Afghanistan, Abschiebungen und wir, Falter Maily 5.8.2021

Der Europäische Gerichtshof für Menschenrechte in Straßburg hat diese Woche die Abschiebung eines Flüchtlings aus Österreich nach Afghanistan gestoppt. Es handelt sich um einen höchst seltenen Eingriff in einen laufenden polizeilichen Vorgang. Die Abschiebung war für 3. August geplant. Die österreichische Regierung wird von den Richtern aufgefordert, die wachsende Bürgerkriegsgefahr in Afghanistan zu berücksichtigen. Damit fahren die Richter dem österreichischen Innenminister frontal in die Parade. Nehammer von der ÖVP will mehr Abschiebungen, obwohl er weiß, dass sich die Situation in Afghanistan jeden Tag verschlechtert. Die grüne Justizministerin musste sich vom Koalitionspartner einiges anhören, weil sie die Abschiebungspraxis evaluieren will. Finnland und andere skandinavische EU-Staaten haben längst aufgehört, Flüchtlinge in das Land am Hindukusch zu transportieren.
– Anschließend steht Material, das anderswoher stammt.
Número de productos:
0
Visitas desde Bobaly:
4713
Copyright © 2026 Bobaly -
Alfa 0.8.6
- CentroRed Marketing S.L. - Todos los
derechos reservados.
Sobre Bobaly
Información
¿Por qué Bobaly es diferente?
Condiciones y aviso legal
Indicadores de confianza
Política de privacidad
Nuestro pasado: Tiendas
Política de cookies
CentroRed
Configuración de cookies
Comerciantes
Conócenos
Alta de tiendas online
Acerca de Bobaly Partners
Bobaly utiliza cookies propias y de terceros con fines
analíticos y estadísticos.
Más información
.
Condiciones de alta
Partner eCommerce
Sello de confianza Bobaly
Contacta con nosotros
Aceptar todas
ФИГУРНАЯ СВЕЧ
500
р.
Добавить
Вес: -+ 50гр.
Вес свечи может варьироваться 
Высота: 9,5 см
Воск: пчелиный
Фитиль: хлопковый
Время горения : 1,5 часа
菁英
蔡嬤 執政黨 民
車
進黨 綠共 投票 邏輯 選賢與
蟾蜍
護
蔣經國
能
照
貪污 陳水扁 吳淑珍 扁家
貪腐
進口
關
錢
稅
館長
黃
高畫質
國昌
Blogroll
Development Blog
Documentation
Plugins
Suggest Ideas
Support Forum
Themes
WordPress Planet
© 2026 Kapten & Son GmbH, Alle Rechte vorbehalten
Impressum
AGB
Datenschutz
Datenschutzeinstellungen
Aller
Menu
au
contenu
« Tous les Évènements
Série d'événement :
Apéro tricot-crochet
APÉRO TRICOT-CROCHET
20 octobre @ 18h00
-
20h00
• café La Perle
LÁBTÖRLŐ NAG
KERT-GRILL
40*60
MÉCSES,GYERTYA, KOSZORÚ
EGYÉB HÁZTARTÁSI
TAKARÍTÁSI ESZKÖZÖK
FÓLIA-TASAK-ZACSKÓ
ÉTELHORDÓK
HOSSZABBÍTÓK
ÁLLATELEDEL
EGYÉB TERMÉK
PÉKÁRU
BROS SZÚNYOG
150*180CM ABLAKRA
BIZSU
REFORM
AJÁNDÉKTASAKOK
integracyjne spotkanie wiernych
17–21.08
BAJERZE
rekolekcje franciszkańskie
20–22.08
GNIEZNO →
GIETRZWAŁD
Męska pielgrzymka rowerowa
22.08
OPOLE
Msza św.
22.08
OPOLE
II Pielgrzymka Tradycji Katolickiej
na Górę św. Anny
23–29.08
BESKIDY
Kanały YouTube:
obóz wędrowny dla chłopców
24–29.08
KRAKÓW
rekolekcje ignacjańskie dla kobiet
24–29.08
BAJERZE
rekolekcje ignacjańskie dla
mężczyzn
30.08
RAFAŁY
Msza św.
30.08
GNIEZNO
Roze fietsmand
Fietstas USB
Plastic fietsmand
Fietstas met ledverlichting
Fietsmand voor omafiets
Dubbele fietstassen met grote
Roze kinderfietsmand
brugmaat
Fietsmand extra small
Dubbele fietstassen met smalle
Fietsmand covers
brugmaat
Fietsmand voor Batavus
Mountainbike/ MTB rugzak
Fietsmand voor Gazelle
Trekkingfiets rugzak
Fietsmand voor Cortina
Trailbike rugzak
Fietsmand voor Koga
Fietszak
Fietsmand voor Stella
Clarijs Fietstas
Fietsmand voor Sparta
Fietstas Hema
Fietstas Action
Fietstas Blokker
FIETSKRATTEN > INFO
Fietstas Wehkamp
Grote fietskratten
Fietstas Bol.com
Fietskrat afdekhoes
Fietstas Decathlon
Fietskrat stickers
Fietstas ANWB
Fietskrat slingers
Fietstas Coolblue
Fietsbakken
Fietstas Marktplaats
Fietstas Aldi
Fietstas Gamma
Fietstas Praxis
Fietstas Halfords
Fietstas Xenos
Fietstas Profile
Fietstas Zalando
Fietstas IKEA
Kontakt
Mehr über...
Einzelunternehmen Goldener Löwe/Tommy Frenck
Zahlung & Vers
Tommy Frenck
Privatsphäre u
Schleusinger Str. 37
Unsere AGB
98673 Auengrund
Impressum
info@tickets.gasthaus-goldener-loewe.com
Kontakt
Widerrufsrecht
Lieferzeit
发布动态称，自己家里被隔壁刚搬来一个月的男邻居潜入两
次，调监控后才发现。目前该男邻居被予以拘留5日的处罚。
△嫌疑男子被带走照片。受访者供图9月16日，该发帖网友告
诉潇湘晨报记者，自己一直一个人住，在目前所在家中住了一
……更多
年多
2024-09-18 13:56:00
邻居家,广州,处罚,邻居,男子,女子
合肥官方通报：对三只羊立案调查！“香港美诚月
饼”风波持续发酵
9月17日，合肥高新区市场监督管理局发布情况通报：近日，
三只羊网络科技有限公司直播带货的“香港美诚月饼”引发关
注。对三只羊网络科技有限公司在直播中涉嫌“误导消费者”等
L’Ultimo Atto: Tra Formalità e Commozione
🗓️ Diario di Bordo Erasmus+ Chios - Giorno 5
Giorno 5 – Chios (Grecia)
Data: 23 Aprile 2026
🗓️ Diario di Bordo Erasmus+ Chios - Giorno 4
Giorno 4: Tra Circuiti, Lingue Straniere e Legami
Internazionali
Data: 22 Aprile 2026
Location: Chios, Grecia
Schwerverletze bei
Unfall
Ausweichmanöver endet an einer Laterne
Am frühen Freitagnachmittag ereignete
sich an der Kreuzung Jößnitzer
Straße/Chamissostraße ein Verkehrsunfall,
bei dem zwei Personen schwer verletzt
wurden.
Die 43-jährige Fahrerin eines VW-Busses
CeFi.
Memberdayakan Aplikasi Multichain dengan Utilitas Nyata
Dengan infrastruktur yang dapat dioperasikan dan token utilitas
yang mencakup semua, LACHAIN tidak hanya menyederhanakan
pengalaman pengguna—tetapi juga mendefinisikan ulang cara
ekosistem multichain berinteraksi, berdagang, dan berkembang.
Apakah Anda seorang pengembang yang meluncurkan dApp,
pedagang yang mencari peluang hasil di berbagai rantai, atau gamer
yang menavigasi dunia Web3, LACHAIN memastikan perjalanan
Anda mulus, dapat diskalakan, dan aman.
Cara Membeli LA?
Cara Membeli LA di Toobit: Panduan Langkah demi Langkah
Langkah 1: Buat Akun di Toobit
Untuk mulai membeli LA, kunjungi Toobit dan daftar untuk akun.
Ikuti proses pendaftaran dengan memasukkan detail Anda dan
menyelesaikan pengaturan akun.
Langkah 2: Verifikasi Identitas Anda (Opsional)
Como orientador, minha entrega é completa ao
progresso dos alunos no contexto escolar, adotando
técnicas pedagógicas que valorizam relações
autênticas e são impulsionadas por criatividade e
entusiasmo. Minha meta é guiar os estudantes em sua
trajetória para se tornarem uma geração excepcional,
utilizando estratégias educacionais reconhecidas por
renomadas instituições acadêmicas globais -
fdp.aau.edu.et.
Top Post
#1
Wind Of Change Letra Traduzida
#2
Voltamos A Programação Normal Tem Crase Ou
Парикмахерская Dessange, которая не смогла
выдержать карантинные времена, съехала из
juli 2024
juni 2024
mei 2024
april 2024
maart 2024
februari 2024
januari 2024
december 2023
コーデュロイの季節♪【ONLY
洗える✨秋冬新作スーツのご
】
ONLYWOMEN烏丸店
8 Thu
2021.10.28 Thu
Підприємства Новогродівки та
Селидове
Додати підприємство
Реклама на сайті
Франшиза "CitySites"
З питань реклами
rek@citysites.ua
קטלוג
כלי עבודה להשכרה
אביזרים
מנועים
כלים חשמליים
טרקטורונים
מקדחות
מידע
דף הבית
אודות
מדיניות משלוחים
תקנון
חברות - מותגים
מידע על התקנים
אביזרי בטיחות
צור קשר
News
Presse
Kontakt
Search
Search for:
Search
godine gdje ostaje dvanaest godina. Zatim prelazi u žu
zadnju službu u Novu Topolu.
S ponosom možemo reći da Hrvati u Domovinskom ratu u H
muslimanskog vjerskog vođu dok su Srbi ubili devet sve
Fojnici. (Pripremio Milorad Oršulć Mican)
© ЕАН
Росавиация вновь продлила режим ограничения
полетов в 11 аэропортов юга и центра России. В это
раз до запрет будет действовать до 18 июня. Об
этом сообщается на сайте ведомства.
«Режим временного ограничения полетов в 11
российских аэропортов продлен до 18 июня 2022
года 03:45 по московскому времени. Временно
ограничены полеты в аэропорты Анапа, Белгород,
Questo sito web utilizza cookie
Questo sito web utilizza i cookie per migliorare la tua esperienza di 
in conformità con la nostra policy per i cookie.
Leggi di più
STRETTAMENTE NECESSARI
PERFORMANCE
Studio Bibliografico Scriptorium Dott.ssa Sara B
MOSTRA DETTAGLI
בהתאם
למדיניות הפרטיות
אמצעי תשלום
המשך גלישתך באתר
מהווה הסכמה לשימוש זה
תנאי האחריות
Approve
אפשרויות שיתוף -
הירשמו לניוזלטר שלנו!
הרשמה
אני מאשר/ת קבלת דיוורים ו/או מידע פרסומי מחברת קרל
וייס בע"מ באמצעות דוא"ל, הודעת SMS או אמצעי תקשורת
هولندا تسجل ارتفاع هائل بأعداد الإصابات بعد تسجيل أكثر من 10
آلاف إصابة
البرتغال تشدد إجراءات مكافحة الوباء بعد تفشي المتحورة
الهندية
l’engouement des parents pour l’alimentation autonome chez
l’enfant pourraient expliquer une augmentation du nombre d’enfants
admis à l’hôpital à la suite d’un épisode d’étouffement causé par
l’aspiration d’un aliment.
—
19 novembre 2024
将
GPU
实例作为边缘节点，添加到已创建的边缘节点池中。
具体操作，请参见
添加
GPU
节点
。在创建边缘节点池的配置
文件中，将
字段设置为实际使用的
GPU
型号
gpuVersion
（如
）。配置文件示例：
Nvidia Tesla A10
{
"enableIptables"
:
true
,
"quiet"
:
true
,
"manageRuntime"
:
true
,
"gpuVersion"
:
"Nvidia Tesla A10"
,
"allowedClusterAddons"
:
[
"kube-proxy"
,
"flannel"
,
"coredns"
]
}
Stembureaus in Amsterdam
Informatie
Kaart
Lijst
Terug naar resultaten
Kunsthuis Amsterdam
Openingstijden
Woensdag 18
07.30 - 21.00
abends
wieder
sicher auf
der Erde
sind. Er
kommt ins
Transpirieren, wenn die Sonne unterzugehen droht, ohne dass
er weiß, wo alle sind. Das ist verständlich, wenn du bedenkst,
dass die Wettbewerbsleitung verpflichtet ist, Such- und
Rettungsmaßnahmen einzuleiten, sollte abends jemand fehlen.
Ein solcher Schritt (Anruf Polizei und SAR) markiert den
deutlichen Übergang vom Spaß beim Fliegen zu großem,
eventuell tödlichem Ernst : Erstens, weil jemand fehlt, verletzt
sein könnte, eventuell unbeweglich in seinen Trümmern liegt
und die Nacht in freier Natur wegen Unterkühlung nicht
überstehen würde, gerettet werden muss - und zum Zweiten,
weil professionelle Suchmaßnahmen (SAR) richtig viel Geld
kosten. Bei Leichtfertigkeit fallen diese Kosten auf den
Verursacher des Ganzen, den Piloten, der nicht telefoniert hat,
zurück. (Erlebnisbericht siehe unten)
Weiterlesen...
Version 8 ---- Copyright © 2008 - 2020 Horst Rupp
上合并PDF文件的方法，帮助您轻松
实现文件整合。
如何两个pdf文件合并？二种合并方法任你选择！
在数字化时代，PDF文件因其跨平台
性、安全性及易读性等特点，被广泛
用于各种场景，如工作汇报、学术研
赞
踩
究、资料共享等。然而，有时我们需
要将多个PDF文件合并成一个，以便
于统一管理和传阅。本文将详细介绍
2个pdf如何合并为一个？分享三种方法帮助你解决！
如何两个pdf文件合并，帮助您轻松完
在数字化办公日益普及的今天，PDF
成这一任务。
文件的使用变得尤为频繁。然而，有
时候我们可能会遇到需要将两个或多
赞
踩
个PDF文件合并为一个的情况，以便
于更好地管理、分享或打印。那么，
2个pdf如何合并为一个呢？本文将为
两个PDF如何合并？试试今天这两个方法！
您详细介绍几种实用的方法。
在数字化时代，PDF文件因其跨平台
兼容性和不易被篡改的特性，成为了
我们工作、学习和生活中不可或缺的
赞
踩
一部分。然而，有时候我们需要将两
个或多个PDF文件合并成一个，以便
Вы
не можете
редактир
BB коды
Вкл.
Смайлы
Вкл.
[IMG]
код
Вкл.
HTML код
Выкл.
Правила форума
Die Nachrichten aus Afghanistan haben etwas Unwirkliches. Jeden Tag wird eine neue Provinzhauptstadt angegriffen. Vorgestern gab es in der Hauptstadt Kabul einen spektakulären Anschlag gegen den Verteidigungsminister. Die islamistischen Taliban kontrollieren das halbe Land. In Kabul, einer 4-Millionen-Metropole, stehen die Menschen Schlange um einen Pass zur Ausreise zu ergattern. Die Hauptstadt könnte von den Extremisten überrannt werden, vermuten Experten, so wie Saigon vom Vietkong am Ende des Vietnamkrieges. Die Weltmacht Amerika sieht zu, wie eine verheerende Niederlage immer wahrscheinlicher wird.

Afghanische Freunde haben Zweifel, ob von den aktuellen Hiobsbotschaften wirklich auf den unmittelbaren Zusammenbruch der pro-westlichen Regierung zu schließen ist. Die Taliban werden vom pakistanischen Geheimdienst unterstützt und haben ihre wichtigste Basis im Mehrheitsvolk der Paschtunen. Die Stammesmilizen der kleineren Volksgruppen wollen sich zusammenschließen, um Widerstand zu leisten. Die afghanischen Streitkräfte sind von den Amerikanern trainiert und bewaffnet. Aber ihr Selbstvertrauen schwindet. Kaum ziehen sich bei einem Gefecht die Elitetruppen aus Kabul wieder zurück, kapituliert das lokale Militär.

Nach dem Abzug der sowjetischen Truppen 1989 konnte sich der pro-sowjetische Machthaber Najibullah noch zweieinhalb Jahre halten, bis Jelzin ihm den Geldhahn zudrehte. Die Taliban zerrten den Mann in Kabul aus der UNO-Mission, folterten ihn zu Tode und hängten seinen Leichnam auf einen Laternenpfahl. Ob Präsident Aschraf Ghani, ein ehemaliger Weltbankfunktionär, so lange aushalten wird, wagt niemand zu sagen.

Die Lage ist so dramatisch, dass die USA begonnen haben, ehemalige afghanische Mitarbeiter mit ihren Familien aufzunehmen. Bei einer Machtübernahme der Taliban wäre ihr Leben bedroht. In Deutschland gibt es zumindest eine Diskussion, ob nicht auch die Deutschen Köche, Fahrer und Übersetzer aufnehmen sollten, die jahrelang mit der Bundeswehr zusammen gearbeitet haben.

Und Österreich? Auch das österreichische Bundesheer war mit einige Offizieren am westlichen Militäreinsatz in Afghanistan beteiligt. Hatten die Österreicher in Kabul keine lokalen Helfer? Im Verteidigungsministerium sagt man: nein. Die Österreicher seien immer nur in der zentralen Kommandozentrale im Einsatz gewesen und hätten von Afghanistan selbst so gut wie nichts gesehen. Mag sein. Aber waren die westlichen Militärbasen nicht ihrerseits auf ortskundige Mitarbeiter angewiesen? Sollte nicht auch Österreich für Afghanen, die mit den westlichen Militärs zusammen gearbeitet haben, die Türen öffnen? Militärische Ehre und so, fragt man?